Yapluka est une association loi 1901 dont le but est d’aider au développement de la petite agriculture paysanne malgache, spécialement à Manompana.

A l’initiative de Blaise Dupuy et Vincent Menny l’association YAPLUKA est née en 2011, pour mettre en œuvre le projet de création de la ferme pédagogique Tsara Masoandro.

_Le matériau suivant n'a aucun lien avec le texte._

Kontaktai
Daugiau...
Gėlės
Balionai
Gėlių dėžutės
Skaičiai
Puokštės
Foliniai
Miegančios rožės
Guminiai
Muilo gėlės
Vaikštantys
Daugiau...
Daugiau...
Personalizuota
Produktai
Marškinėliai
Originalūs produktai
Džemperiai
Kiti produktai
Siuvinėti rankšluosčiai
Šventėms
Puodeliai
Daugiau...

L’idée de « YAPLUKA » est née à la suite d'un stage, effectué par Blaise DUPUY, dans le cadre de leur BTS « Développement Agricole des Régions Chaudes », à Manompana au sein de l’ADEFA. Ayant pu analyser la situation contextuelle et les besoins du village en matière agricole, lui et Vincent Menny ont saisi les compétences et savoirs acquis pour créer la ferme pédagogique à Manompana.  Le village de Manompana est dévenu une évidence, il réunissait les différents critères à l'imagination d'un projet correspondant aux souhaits des habitants. Afin d’avoir une base juridique et de récolter dons et subventions pour mener à bien ce projet, l’association YAPLUKA de loi 1901 est née en janvier 2011. 

 

 

Depuis trois nouveaux compagnons sont venu rejoindre l'association en tant que co-président

 

Camille David, Magalie Collin et Antoine Jomand. Tous diplomés de diférentes écoles en coordination de projet de solidarité internationale et locale.

 

 

 

Par ce micro-projet nous voulons montrer que nous pouvons être acteur de changement sur le long terme en soutenant un caummunauté dans les nombreux dèfis quelle a à relever.

 

 

 

Nous n'avons pas la prétentions d'avoir "la voie juste à suivre". Notre action trouve sa raison d'être par l'échange de culture qu'elle nourit.

 

 

 

C'est pour cela que  :  - nous ne voulons pas passer plus de trois mois par an dans le village afin de limiter l'impact culturel que nous pouvins apporter,

 

                                        - nous ne retirons aucun bénéfice monétaire du projet.

 

                                       - nous refusons que les produits de la ferme soient vendus au villageois, pour ne pas empêcher l'émergence de nouveau maraîcher.

 

                                        - nous avons également pour but la sensibilisation des populations des pays "riche" sur l'impact de notre mode de consomation, et l'interculturalité.